Teks Bacaan:
........

Kemudian yang terakhir dari penggalan realitas kehidupan masyarakat kita saat ini adalah  ujung-kerucut atau pangkal permasalahan dari sebagian besar persoalan yang sedang terjadi. Dapat juga dikatakan sebagai Penyebab-Permasalahan-Besar, Yaitu : Faktor Ekonomi. Gemericik permasalahan itu timbul karena doktrinisasi ekonomi yang jauh dari rasa keadilan. Yaitu, “ dengan modal sekecil – kecilnya harus mendapatkan untung yang sebesar – besarnya “. Secara dangkal, filosofi ekonomi ini “ menghalalkan ketidak-adilan sosial ”. tidak ada lagi toleransi, budaya gotong royong dan rasa kebersamaan. Sebab semuanya dilihat dan dihargai oleh kepentingan – kepentingan yang menjanjikan keuntungan materialistic. Fenomena ini jauh dari karakteristik masyarakat kita yang menjunjung nilai – nilai kearifan dan kebijaksanaan.
Mengacu pada karakteristik masyarakat yang di ungkap oleh Marx di atas, faktanya realitas ekonomi masyarakat global saat ini berada pada titik harus-berproduksi dan konsumtif. Konspirasi – konspirasi yang dilakukan oleh pelaku ekonomi bermodal besar dengan Pembuat Kebijakkan, Penegak Hukum membangun kesenjangan sosial dengan menghancurkan kesempatan bagi yang lainnya. Menciptakan nilai – nilai baru dengan berbagai Proses-Doktrinisasi, seperti gaya hidup yang serba mewah “ disimbolkan ” sebagai bentuk kehidupan modern nan indah. Yang paling membahayakan ketika pola ini menjadi “ Ideologi-baru “  dalam kehidupan masyarakat dengan menganggap “ semua adalah Komoditi “.Dan kondisi realitas ini bak bom waktu yang akan mengakhiri kisah kehidupan masyarakat dengan interaksi dan interrelasi yang dikonstruksi berdasarkan nilai – nilai  keluhuran budi.
Menilik sekelumit penggalan realitas sosial ini wajar kiranya ketika kengerian menyeruak dalam dada setiap individu yang menjadi bagian dari masyarakat. Bagaimana tidak anak – cucu yang terlahirpun telah terlilit oleh “ utang “, meskipun siapa yang berhutang dan sebab apa harus berhutang mereka tidak tau dan tidak mengerti. Globalisasi adalah fenomena multidimensional, meskipun yang disorot lebih pada aspek ekonomi, namun dampak sosial tidak kalah penting. Terutama masalah menjaga karakterisitik nilai – nilai kehidupan dalam masyarakat.

........

Informasi yang Diberikan:
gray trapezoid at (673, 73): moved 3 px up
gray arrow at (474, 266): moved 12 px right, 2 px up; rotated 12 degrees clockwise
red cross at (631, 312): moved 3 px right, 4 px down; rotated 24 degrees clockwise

........

Deskripsi Soal: Bisakah Anda menuliskan kembali kata demi kata bagian teks bacaan dari "Menilik sekelumit penggalan" sampai "kehidupan dalam masyarakat."? Gunakan teks bacaan saja.

Penyelesaian Soal:
Menilik sekelumit penggalan realitas sosial ini wajar kiranya ketika kengerian menyeruak dalam dada setiap individu yang menjadi bagian dari masyarakat. Bagaimana tidak anak – cucu yang terlahirpun telah terlilit oleh “ utang “, meskipun siapa yang berhutang dan sebab apa harus berhutang mereka tidak tau dan tidak mengerti. Globalisasi adalah fenomena multidimensional, meskipun yang disorot lebih pada aspek ekonomi, namun dampak sosial tidak kalah penting. Terutama masalah menjaga karakterisitik nilai – nilai kehidupan dalam masyarakat.